The default is to only return a single index, with the labels or tuples of coordinate values in the stacked dimensions. To keep all data from all coordinates as a multiindex use multiindex=True

dataset_to_dataframe(idata.posterior.dataset, multiindex=True)
label mu theta[Choate] theta[Deerfield] theta[Phillips Andover] theta[Phillips Exeter] theta[Hotchkiss] theta[Lawrenceville] theta[St. Paul's] theta[Mt. Hermon] tau
variable mu theta theta theta theta theta theta theta theta tau
school nan Choate Deerfield Phillips Andover Phillips Exeter Hotchkiss Lawrenceville St. Paul's Mt. Hermon nan
sample chain draw
(0, 0) 0 0 1.715723 2.317391 1.450174 2.085550 2.227076 3.071507 2.712972 3.083764 1.460448 0.877494
(0, 1) 0 1 1.903481 0.889170 0.742949 3.125869 2.779524 2.834705 1.558939 2.487503 1.984379 0.802714
(0, 2) 0 2 1.903481 0.889170 0.742949 3.125869 2.779524 2.834705 1.558939 2.487503 1.984379 0.802714
(0, 3) 0 3 1.903481 0.889170 0.742949 3.125869 2.779524 2.834705 1.558939 2.487503 1.984379 0.802714
(0, 4) 0 4 2.017497 1.109120 0.818893 2.750620 1.928670 1.983162 1.029620 3.662744 2.167574 0.767934
... ... ... ... ... ... ... ... ... ... ... ... ...
(3, 495) 3 495 7.750625 11.477589 5.578327 9.321531 5.812095 5.437099 3.096142 9.731409 7.948321 3.020477
(3, 496) 3 496 6.922368 2.710763 8.646136 3.807844 7.543669 6.788881 6.595036 4.003042 5.275016 2.704639
(3, 497) 3 497 5.408836 11.406390 4.446937 9.210775 6.331074 4.150778 4.812302 9.693257 4.914656 2.236486
(3, 498) 3 498 7.721440 7.086139 12.311889 6.584301 10.286093 10.050167 11.859938 7.952268 9.754468 2.989656
(3, 499) 3 499 10.237157 10.464390 13.714306 10.261666 15.180098 10.916030 15.070900 14.923210 14.023129 3.051559

2000 rows × 10 columns

The only restriction on sample_dims is that it is present in all variables of the dataset.
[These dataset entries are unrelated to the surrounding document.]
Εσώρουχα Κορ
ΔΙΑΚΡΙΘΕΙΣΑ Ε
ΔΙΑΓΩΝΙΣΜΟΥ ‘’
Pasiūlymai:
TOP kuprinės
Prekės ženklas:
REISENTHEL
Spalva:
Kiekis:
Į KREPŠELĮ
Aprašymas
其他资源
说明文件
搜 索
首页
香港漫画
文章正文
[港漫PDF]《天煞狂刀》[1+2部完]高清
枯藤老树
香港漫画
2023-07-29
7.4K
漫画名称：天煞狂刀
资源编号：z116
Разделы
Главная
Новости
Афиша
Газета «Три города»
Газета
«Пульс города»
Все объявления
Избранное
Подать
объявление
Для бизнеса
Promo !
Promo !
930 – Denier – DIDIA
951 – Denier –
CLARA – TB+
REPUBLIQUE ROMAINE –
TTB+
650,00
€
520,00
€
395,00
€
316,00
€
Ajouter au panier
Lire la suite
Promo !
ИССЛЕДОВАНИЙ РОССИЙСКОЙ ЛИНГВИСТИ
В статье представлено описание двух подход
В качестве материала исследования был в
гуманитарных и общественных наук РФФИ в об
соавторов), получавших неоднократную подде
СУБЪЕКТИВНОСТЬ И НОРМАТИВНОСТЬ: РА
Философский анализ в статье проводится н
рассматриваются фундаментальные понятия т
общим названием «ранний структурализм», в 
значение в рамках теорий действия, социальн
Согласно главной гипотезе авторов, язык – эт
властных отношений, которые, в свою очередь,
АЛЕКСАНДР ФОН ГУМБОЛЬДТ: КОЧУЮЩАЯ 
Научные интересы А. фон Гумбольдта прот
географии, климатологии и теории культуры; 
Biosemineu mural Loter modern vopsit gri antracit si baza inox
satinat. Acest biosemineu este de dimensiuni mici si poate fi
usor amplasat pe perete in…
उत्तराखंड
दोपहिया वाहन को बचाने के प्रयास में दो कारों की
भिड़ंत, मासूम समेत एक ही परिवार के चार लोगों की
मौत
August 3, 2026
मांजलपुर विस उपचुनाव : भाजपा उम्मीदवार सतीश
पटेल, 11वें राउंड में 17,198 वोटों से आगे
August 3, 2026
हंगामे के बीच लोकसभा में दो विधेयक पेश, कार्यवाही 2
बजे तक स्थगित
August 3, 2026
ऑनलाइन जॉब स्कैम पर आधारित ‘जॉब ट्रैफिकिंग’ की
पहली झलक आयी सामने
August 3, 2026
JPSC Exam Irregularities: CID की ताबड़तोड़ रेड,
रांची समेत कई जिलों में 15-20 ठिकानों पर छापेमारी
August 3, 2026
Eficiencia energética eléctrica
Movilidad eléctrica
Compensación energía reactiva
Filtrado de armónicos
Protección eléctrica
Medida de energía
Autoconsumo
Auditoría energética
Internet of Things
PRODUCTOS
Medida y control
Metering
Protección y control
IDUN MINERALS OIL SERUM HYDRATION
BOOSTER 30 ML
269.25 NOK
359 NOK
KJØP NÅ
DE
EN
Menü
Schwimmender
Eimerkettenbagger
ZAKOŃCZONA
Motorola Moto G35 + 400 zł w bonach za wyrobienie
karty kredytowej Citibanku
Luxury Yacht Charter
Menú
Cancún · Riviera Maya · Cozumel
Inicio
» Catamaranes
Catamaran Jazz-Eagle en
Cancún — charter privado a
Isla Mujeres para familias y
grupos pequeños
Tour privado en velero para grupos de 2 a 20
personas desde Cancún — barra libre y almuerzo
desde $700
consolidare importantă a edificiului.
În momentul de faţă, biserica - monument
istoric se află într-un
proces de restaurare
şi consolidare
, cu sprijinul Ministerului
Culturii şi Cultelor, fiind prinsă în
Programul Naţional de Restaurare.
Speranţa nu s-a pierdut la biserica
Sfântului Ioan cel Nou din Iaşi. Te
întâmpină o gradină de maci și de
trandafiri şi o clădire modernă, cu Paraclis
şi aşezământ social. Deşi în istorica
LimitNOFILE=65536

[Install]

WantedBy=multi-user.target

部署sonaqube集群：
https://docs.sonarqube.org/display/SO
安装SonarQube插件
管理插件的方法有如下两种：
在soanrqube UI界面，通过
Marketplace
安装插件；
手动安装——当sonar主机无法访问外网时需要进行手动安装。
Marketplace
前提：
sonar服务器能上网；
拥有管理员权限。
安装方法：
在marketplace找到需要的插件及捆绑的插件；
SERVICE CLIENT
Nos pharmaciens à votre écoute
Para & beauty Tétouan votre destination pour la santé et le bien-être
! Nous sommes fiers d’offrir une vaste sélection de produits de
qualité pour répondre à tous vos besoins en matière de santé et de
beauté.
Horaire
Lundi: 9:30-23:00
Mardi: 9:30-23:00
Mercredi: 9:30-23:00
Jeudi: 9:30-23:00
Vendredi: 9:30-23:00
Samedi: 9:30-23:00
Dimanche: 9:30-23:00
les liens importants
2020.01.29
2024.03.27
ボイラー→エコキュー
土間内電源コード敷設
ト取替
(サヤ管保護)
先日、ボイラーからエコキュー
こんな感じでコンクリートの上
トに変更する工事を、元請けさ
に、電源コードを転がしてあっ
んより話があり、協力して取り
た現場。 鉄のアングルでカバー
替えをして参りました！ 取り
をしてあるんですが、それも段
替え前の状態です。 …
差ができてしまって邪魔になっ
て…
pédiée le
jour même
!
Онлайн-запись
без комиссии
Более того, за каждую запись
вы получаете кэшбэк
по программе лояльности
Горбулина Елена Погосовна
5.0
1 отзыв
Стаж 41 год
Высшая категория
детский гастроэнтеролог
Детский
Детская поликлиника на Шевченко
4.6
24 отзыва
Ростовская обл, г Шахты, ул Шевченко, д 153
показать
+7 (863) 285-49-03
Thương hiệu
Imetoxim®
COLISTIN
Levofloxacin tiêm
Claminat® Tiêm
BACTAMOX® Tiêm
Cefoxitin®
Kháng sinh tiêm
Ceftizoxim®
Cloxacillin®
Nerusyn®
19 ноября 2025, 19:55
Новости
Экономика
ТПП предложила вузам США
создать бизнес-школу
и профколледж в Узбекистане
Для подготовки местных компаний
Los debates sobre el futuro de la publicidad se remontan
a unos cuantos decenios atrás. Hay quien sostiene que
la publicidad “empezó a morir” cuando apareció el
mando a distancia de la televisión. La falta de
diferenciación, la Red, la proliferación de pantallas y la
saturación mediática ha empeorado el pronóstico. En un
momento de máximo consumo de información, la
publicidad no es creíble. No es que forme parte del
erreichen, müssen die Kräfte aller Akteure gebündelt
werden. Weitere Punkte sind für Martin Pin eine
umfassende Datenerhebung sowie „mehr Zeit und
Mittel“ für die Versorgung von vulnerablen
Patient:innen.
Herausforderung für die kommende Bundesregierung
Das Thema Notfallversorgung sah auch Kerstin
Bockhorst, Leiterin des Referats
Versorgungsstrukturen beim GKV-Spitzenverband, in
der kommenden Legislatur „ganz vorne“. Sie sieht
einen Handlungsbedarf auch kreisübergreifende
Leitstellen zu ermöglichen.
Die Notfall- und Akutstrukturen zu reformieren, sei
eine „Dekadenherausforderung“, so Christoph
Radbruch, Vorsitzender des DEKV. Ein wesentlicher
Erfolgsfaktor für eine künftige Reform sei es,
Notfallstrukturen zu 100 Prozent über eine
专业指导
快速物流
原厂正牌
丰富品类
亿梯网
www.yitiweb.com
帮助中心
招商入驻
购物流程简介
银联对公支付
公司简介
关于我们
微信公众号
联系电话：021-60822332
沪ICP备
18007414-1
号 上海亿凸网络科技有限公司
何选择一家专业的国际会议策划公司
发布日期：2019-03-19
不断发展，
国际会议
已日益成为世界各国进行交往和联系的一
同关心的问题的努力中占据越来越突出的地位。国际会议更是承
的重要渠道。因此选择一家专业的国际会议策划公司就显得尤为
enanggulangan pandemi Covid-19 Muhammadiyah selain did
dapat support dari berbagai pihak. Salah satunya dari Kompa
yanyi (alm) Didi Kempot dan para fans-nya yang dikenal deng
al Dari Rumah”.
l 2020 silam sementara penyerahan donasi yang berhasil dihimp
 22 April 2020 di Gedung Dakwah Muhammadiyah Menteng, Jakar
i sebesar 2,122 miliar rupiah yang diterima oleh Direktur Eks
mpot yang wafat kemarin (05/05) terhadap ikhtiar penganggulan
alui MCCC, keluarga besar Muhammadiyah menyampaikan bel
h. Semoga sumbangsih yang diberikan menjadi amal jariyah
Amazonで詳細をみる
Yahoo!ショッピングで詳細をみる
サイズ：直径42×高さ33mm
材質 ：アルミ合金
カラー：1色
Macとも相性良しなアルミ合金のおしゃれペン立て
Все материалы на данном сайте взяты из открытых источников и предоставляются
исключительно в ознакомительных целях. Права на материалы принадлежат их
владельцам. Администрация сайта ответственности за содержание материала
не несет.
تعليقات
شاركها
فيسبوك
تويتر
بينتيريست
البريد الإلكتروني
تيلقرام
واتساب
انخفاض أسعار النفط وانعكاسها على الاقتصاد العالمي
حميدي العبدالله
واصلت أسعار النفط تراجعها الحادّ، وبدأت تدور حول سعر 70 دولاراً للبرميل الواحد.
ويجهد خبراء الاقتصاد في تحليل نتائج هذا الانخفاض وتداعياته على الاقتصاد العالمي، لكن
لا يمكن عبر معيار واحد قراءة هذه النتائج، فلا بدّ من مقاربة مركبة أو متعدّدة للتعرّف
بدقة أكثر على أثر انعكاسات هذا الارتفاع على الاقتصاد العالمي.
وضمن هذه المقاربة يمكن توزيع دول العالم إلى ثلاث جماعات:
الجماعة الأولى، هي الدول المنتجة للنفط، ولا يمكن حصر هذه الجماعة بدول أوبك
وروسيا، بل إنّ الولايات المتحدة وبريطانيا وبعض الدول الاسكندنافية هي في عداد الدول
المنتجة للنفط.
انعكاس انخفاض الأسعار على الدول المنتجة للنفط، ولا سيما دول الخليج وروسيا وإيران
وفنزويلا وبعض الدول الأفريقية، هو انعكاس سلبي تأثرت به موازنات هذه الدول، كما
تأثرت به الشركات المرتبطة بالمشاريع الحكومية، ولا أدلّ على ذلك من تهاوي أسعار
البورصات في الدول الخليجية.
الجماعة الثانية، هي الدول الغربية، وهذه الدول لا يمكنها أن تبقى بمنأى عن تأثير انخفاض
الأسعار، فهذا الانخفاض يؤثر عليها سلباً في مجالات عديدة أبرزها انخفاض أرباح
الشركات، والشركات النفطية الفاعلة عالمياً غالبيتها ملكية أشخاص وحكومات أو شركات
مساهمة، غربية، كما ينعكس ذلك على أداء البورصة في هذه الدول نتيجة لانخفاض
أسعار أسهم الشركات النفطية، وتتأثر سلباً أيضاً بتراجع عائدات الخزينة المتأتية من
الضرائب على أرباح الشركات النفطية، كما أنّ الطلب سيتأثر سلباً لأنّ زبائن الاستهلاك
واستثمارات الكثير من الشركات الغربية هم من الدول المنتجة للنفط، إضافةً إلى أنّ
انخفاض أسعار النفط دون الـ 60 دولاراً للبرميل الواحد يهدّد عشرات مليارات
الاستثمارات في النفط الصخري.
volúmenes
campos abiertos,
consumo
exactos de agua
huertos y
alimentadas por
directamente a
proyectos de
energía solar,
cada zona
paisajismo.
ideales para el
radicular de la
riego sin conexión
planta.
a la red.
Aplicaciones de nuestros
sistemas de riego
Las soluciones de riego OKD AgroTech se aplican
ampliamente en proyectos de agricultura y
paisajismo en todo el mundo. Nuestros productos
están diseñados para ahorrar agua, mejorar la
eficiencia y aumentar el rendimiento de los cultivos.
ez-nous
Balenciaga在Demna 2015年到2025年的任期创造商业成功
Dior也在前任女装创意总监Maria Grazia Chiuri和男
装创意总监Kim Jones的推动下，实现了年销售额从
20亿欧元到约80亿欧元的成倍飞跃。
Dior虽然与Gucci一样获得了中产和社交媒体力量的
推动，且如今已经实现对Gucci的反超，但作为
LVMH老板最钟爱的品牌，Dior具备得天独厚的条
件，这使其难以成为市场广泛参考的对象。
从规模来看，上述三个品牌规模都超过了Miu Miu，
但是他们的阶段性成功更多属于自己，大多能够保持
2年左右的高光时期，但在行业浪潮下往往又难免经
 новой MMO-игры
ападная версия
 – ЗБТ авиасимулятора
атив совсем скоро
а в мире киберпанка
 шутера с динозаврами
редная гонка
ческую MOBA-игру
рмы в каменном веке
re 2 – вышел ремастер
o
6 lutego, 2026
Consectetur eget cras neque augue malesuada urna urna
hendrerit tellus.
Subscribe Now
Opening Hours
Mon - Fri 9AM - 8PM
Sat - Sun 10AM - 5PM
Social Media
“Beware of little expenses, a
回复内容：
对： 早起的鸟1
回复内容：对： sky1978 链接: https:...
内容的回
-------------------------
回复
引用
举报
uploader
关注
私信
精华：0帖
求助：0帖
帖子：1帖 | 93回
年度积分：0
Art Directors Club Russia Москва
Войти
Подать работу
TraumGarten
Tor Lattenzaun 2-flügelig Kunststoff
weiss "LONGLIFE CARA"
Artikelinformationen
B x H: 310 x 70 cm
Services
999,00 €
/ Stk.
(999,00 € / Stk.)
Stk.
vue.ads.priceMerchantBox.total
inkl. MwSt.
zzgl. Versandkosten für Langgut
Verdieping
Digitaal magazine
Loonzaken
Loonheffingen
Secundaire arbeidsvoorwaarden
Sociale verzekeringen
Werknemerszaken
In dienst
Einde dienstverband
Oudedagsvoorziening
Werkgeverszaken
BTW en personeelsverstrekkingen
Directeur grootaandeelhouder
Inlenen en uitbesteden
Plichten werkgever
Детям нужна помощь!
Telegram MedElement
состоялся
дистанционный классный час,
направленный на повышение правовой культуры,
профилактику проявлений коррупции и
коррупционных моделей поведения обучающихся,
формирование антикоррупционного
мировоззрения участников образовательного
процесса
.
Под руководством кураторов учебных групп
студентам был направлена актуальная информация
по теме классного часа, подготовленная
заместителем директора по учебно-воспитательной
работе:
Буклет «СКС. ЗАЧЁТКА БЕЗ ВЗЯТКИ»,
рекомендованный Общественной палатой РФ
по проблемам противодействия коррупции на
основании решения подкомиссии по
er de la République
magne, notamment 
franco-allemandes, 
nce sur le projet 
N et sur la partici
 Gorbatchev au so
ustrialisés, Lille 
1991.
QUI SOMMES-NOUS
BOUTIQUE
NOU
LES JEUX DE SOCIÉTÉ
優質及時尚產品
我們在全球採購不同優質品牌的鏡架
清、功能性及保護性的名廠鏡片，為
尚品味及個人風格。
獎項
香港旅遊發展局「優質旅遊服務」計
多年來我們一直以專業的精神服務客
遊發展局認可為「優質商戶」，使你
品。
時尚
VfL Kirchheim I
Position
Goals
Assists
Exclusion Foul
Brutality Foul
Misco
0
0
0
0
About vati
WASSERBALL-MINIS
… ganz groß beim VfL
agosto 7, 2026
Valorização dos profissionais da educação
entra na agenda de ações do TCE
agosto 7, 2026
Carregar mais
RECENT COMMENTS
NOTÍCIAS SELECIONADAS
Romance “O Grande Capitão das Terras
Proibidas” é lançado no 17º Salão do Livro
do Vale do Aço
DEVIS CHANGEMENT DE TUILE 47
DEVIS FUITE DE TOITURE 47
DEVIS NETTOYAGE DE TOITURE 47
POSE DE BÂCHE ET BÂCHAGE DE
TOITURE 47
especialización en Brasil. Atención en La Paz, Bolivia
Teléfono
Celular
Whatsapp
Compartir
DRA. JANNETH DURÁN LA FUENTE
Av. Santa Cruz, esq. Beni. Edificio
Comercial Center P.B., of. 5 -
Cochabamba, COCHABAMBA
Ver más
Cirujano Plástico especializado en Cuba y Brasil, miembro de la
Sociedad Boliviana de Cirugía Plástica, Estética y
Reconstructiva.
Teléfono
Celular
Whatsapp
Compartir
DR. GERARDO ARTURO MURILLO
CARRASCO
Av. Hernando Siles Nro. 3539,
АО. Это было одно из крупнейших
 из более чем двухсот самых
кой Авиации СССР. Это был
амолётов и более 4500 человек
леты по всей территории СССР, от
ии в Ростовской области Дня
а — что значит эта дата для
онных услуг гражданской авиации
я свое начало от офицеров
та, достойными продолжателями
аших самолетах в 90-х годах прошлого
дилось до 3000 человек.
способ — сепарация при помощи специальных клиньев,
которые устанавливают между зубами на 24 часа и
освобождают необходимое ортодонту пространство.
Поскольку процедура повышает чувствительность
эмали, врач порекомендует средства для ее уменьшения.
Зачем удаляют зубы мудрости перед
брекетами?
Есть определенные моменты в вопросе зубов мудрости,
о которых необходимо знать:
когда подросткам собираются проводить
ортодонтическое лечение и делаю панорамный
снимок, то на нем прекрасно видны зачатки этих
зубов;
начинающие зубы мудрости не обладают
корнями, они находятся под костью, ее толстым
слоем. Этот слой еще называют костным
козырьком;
Consequently, we can compute statistical summaries, concatenate the results into a single dataset creating a new dimension.

import xarray as xr

dims = ["chain", "draw"]
post = idata.posterior.dataset
summaries = xr.concat(
    (
        post.mean(dims).expand_dims(summary=["mean"]),
        post.median(dims).expand_dims(summary=["median"]),
        post.quantile([.25, .75], dim=dims).rename(
            quantile="summary"
        ).assign_coords(summary=["1st quartile", "3rd quartile"])
    ),
    dim="summary"
)
summaries
<xarray.Dataset> Size: 864B
Dimensions:  (summary: 4, school: 8)
Coordinates:
  * summary  (summary) object 32B 'mean' 'median' '1st quartile' '3rd quartile'
  * school   (school) <U16 512B 'Choate' 'Deerfield' ... 'Mt. Hermon'
Data variables:
    mu       (summary) float64 32B 4.171 4.063 1.997 6.536
    theta    (summary, school) float64 256B 6.42 4.954 3.423 ... 9.237 7.939
    tau      (summary) float64 32B 4.321 3.511 2.191 5.669
Attributes:
    created_at:                 2025-01-19T14:32:33.071271+00:00
    arviz_version:              0.20.0
    inference_library:          pymc
    inference_library_version:  5.20.0
    sampling_time:              3.159093141555786
    tuning_steps:               1000

Then convert the result into a DataFrame for ease of viewing.

dataset_to_dataframe(summaries, sample_dims=["summary"]).T
mean median 1st quartile 3rd quartile
mu 4.171372 4.063302 1.996927 6.535536
theta[Choate] 6.420443 5.795054 2.601156 9.379063
theta[Deerfield] 4.954497 5.015449 1.697938 8.023527
theta[Phillips Andover] 3.422932 3.744714 0.271904 6.907635
theta[Phillips Exeter] 4.753565 4.690572 1.424864 7.960607
theta[Hotchkiss] 3.453035 3.618865 0.461903 6.645211
theta[Lawrenceville] 3.662959 3.904880 0.562143 7.143478
theta[St. Paul's] 6.505227 6.090589 3.059898 9.237491
theta[Mt. Hermon] 4.819780 4.645244 1.337334 7.938904
tau 4.321166 3.511275 2.190964 5.668695

Note that if all summaries were scalar, it would not be necessary to use expand_dims or renaming dimensions, using assign_coords on the result to label the newly created dimension would be enough. But using this approach we already generate a dimension with coordinate values and can also combine non scalar summaries.